In the weeks leading up to MAD4, we’ll be sharing videos from the last three symposiums to refresh people’s memory and get them in the mood for what’s to come in August. Today, we unearth three very different presentations from MAD3: the talks of author Jon Reiner, glaciologist Jason Box, and Aboriginal forager Josh Whiteland.

At MAD3, New York’s Jon Reiner reminded the audience that it actually takes guts to be vulnerable and consider your weaknesses. “When I went through the experience of not being able to eat for six months due to complications of my Crohn’s Disease, I wanted to tell people that I had finally seen the beauty of stoicism and discipline,” he said. “But instead I saw that I was weak and that I hated my situation.” While sick, Reiner was unable to handle sitting at the table with his family as they ate and he couldn’t.

The ordeal made him realize what he truly loves about food: the human and emotional experience of sitting down at a table and sharing a meal with those you love. While showing pictures of Katz’s Delicatessen and West Village institution the White Horse Tavern, Reiner explained that “I really came to understand that food was how I made sense of my life.” 

You can read more about Reiner’s experience with Crohn’s disease in a MADFeed interview, and, of course, his book, “The Man Who Couldn’t Eat.”

The renowned Glaciologist Jason Box spent over one year of his life camping on the Greenland ice sheet and contributed to the global warming report that earned Al Gore a Nobel Prize. At MAD, he described how human action — or inaction, depending on how you look at it — is negatively impacting the environment. The most compelling proof comes from the ice sheet, which is three times the area of France.

During his presentation, Box showed videos of unfathomably large glaciers, some the size of New York City boroughs, tumbling into the sea, and provided evidence of the unprecedented levels of melting currently underway in Greenland.
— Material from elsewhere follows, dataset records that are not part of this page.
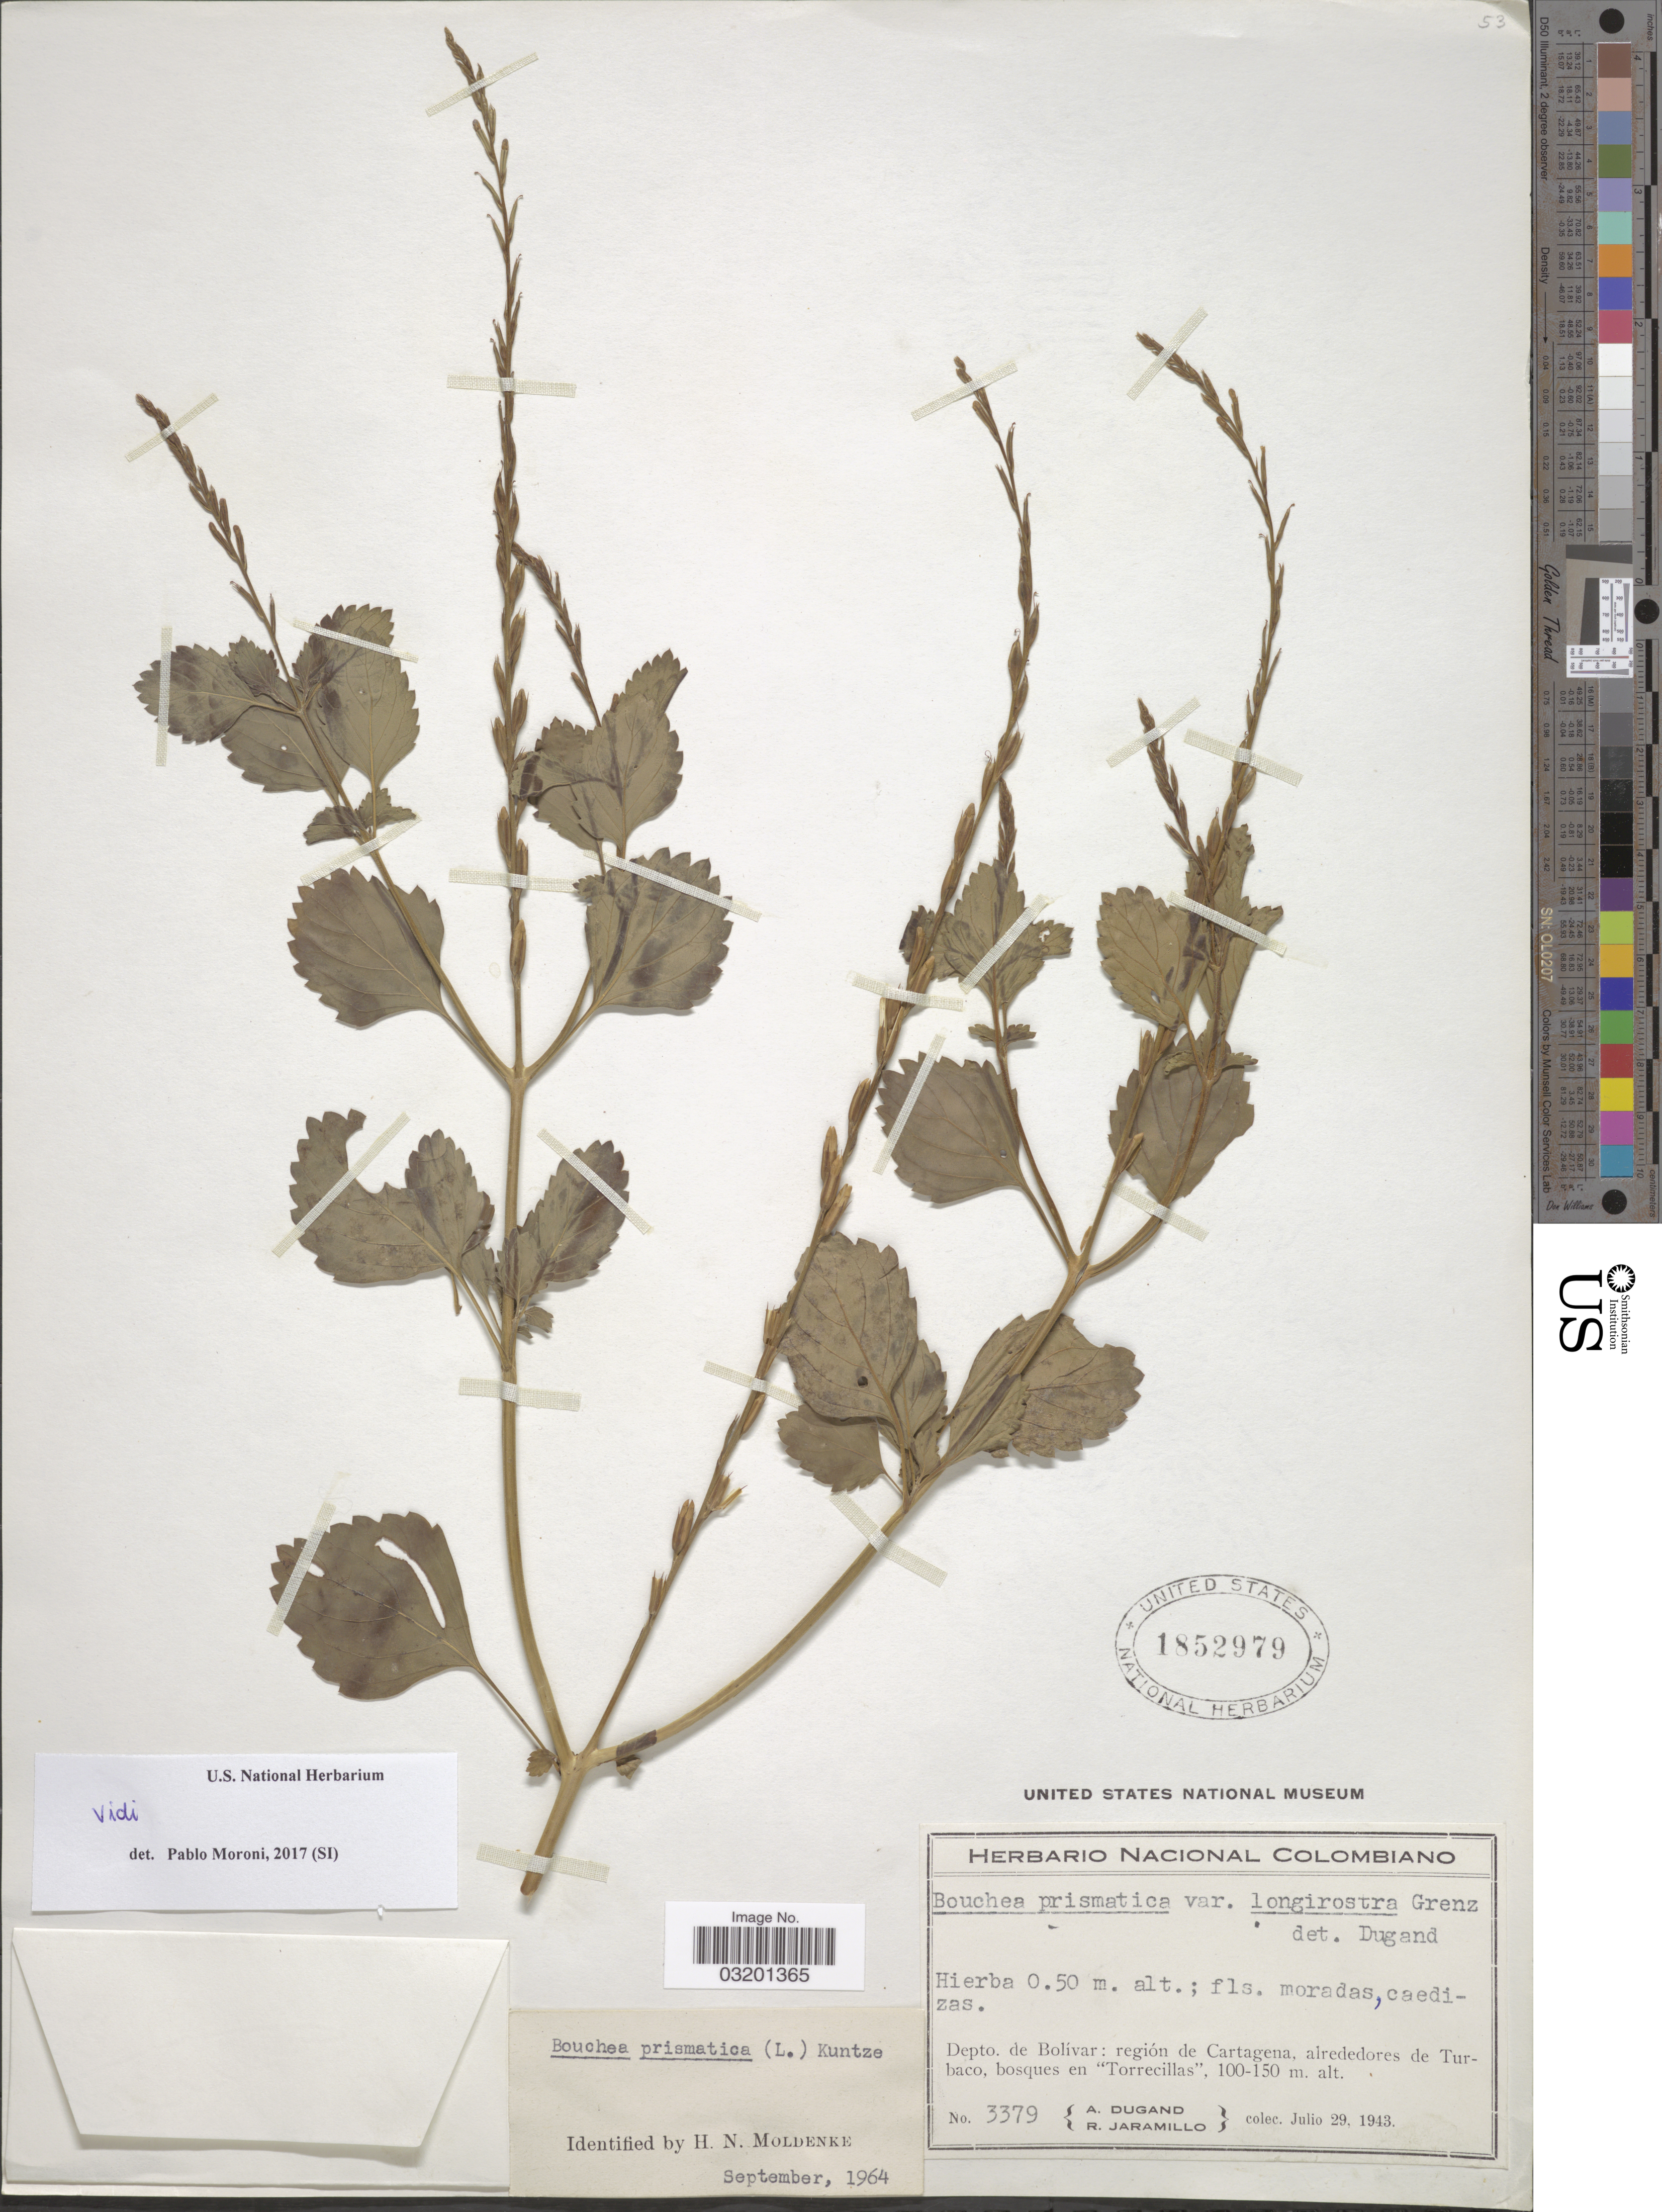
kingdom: Plantae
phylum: Tracheophyta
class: Magnoliopsida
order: Lamiales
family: Verbenaceae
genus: Bouchea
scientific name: Bouchea prismatica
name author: (L.) Kuntze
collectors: A. Dugand & R. Jaramillo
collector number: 3379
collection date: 1943-07-29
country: Colombia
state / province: Bolívar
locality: Depto. de Bolívar: región de Cartagena, alrededores de Turbaco, bosques en "Torrecillas".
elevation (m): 100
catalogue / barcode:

Despite the bleak data, Box explained that small changes and awareness can re-stabilize the climate.You can follow Box’s work at Dark Snow Project, a first-of-its-kind crowd funded effort to study the Greenland ice sheet, online.

The forager and guide Josh Whiteland is based in Western Austalia, where he works to promote the use of underutilized ingredients in the local society. His company Koomal Dreaming organizes cultural tours of the Bibbulgum and Wardandi regions, which boast quandong, emu plum, saltbush, emu, and kangaroo. In interviews, Whiteland has argued that Australian chefs are largely ignorant of native ingredients. “The resources are there, but for the individual to [develop] awareness about bush plants, fruits, vegetables and spices, they would really need to immerse themselves within the culture and the land. Then you’ll have a really clear understanding of what is available.”

At MAD, Whiteland welcomed the crowd as they trickled into the tent by playing the didgeridoo, before launching into a presentation on his work.